### EXERCISE INPUT:

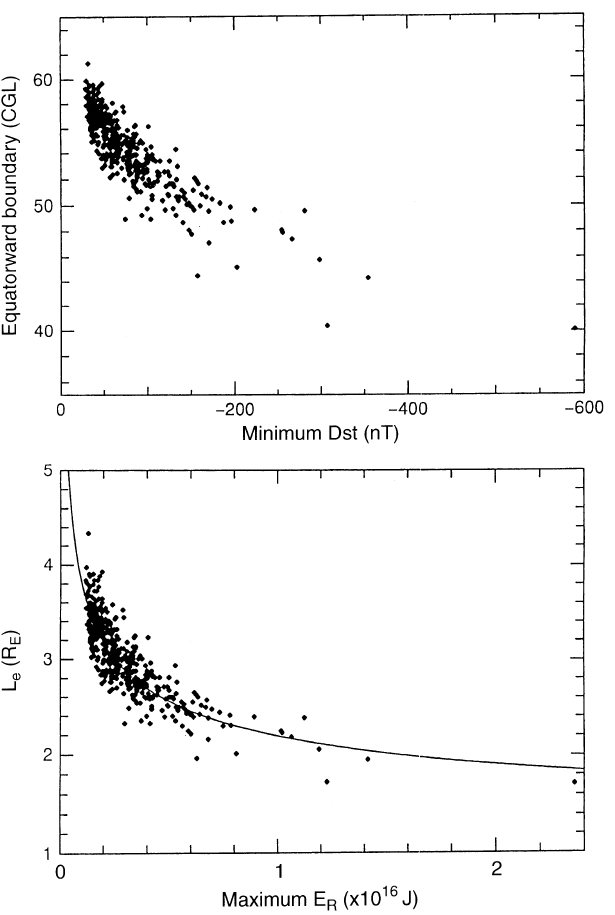
Fig. 3. Top the relationship between the minimum Dst value and the Fig. 4. Top correlation between the ring current energy and the equatorwardmost latitude of the auroral belt boundary for all 423 boundary index for the very intense storm of March 13–14, 1989. storms. Bottom the relationship between the ring current energy and Bottom open circles and crosses show the main phase and recovery the L -value corresponding to the auroral boundary. The regression phase, respectively. For the main phase (shown by open circles ), the curve indicates the relation L (cid:255) 3 time development is traced by connecting two / E R e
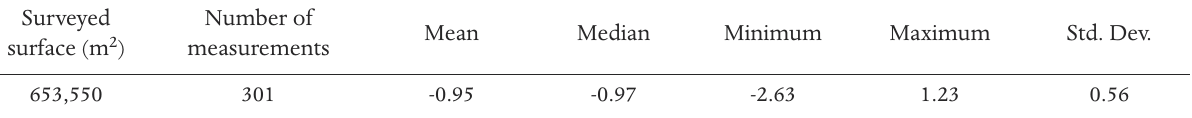
Table 3. Surveyed surface (in m 2 ), number of measurements and statistical parameters (mean, median, minimum, maximum and standard deviation) of the ϕ CO , expressed as ln( ϕ CO ) (mol m -2 day -1 ). 2 2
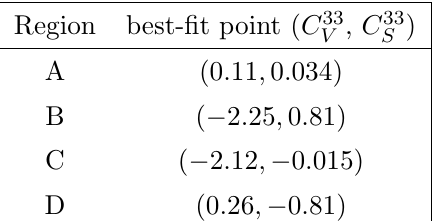
Table 2. The best-(cid:12)t points for our (cid:31) 2 (cid:12)t to the b ! c(cid:28)(cid:23) data for (cid:3) = 1 TeV. Four distinct regions emerge from our analysis, of which region A is the most convenient to attain in a UV complete model, since it involves small values of the Wilson coe(cid:14)cients and guarantees perturbative Yukawa couplings.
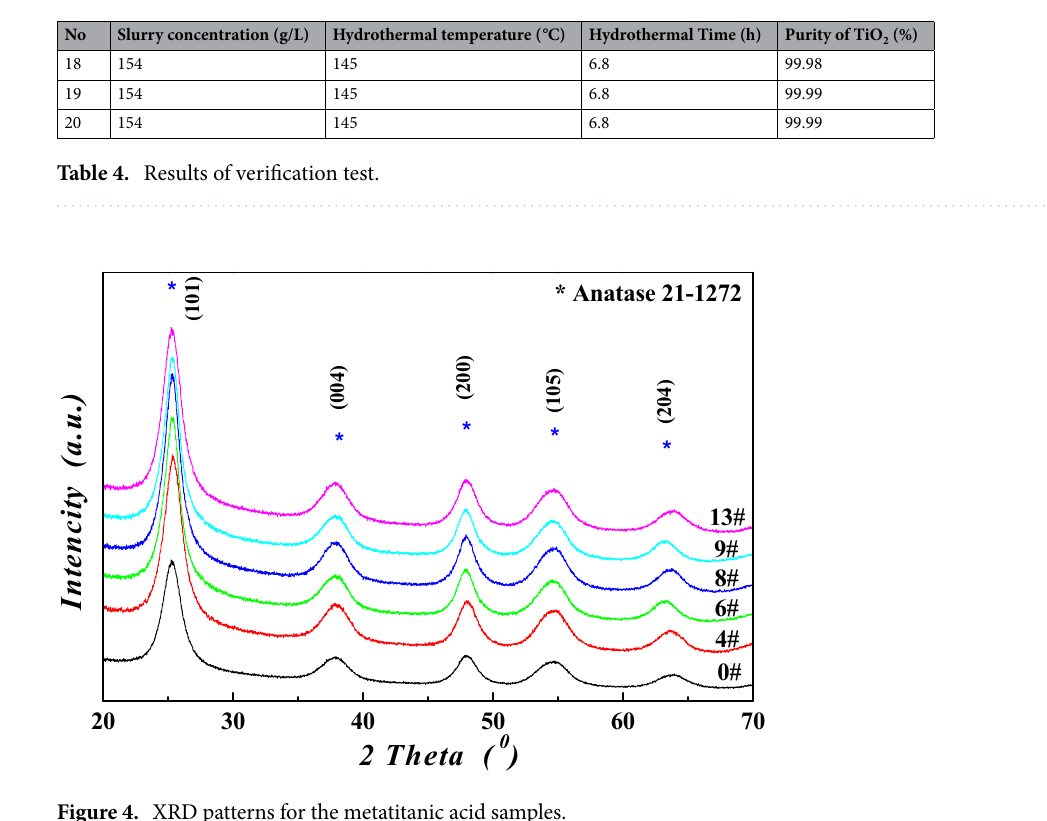
Figure 4. XRD patterns for the metatitanic acid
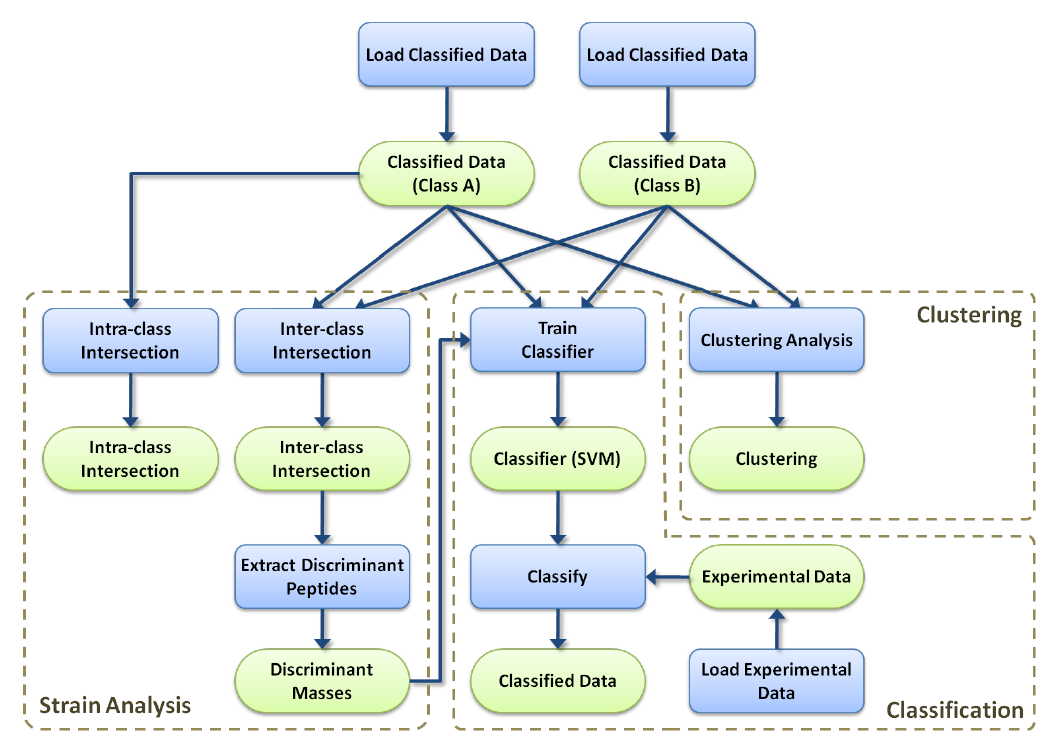
Figure 9: Bacterial Identification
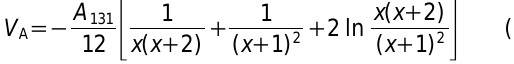
(cid:2) 44%, f (cid:2) O are f 2 3 d p , f and f values d p h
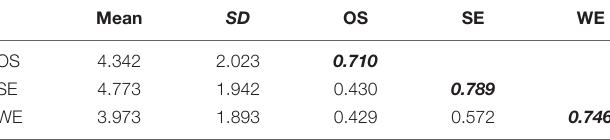
TABLE 3 | Results of discriminant validity testing.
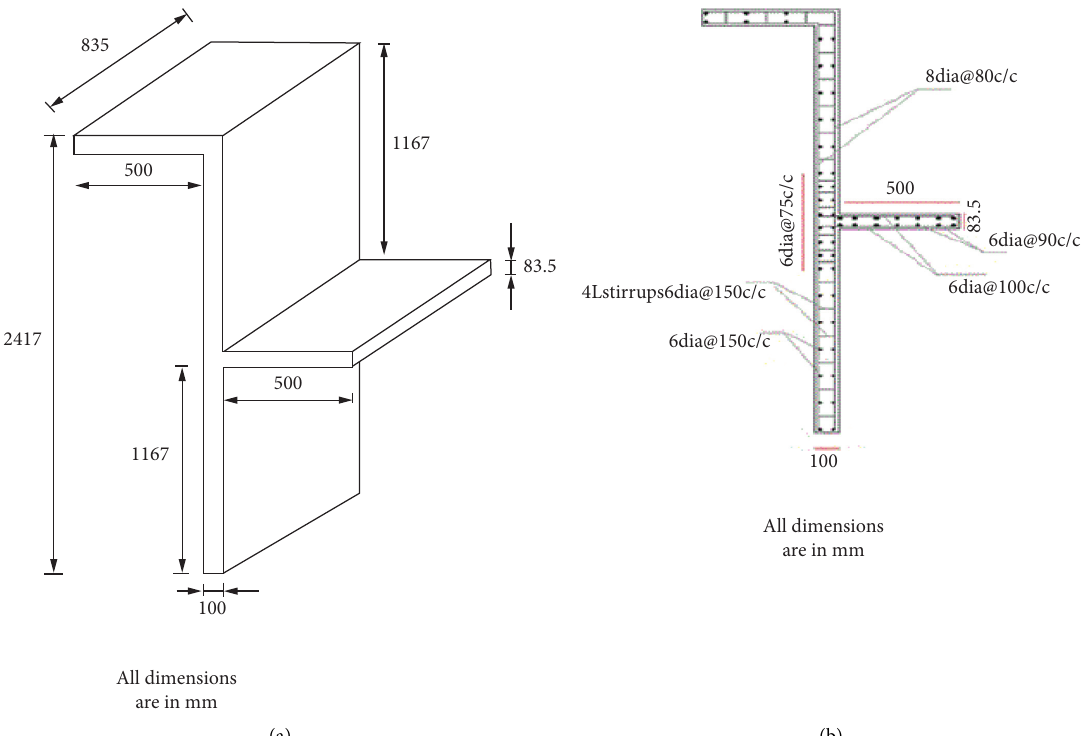
Figure 1: Geometry and detailing of RC shear wall-slab connection from previously conducted experimental work that is used for FE validation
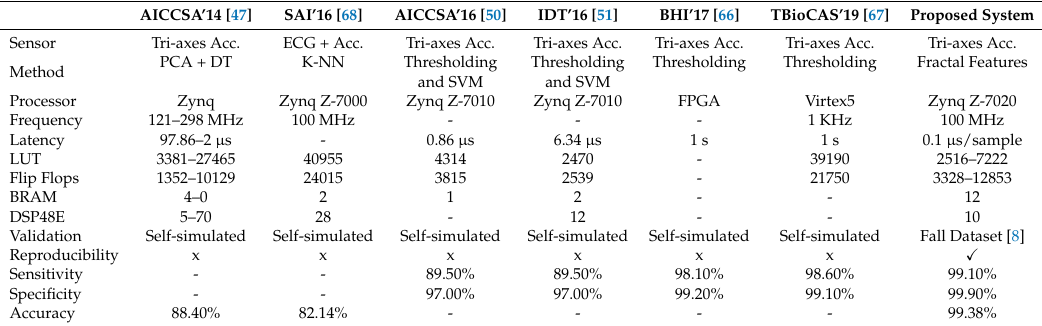
Table 7. Proposed algorithm system comparison with current comparable work. Tri-axes Acc. ECG + Acc. Tri-axes Acc. Tri-axes Acc. Tri-axes Acc. Tri-axes Acc. Tri-axes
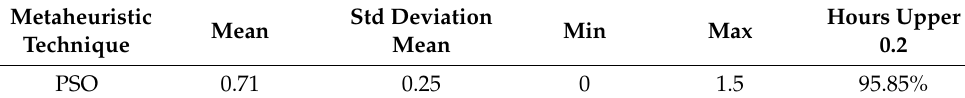
Figure 16. FRC distribution in Case 2 by scheduling hourly dosage pattern obtained in Figure 15. Table 5. Characteristics of critical nodes in Case 2. Table 6. Statistical values of FRC (mg/L) from the last 24 h of simulation in all nodes.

### REQUIRED ACTION:
Verbatim reproduction of every entry is needed, with the images left out.

### OUTPUT BELOW:
Fig. 3. Top the relationship between the minimum Dst value and the Fig. 4. Top correlation between the ring current energy and the equatorwardmost latitude of the auroral belt boundary for all 423 boundary index for the very intense storm of March 13–14, 1989. storms. Bottom the relationship between the ring current energy and Bottom open circles and crosses show the main phase and recovery the L -value corresponding to the auroral boundary. The regression phase, respectively. For the main phase (shown by open circles ), the curve indicates the relation L (cid:255) 3 time development is traced by connecting two / E R e
Table 3. Surveyed surface (in m 2 ), number of measurements and statistical parameters (mean, median, minimum, maximum and standard deviation) of the ϕ CO , expressed as ln( ϕ CO ) (mol m -2 day -1 ). 2 2
Table 2. The best-(cid:12)t points for our (cid:31) 2 (cid:12)t to the b ! c(cid:28)(cid:23) data for (cid:3) = 1 TeV. Four distinct regions emerge from our analysis, of which region A is the most convenient to attain in a UV complete model, since it involves small values of the Wilson coe(cid:14)cients and guarantees perturbative Yukawa couplings.
Figure 4. XRD patterns for the metatitanic acid
Figure 9: Bacterial Identification
(cid:2) 44%, f (cid:2) O are f 2 3 d p , f and f values d p h
TABLE 3 | Results of discriminant validity testing.
Figure 1: Geometry and detailing of RC shear wall-slab connection from previously conducted experimental work that is used for FE validation
Table 7. Proposed algorithm system comparison with current comparable work. Tri-axes Acc. ECG + Acc. Tri-axes Acc. Tri-axes Acc. Tri-axes Acc. Tri-axes Acc. Tri-axes
Figure 16. FRC distribution in Case 2 by scheduling hourly dosage pattern obtained in Figure 15. Table 5. Characteristics of critical nodes in Case 2. Table 6. Statistical values of FRC (mg/L) from the last 24 h of simulation in all nodes.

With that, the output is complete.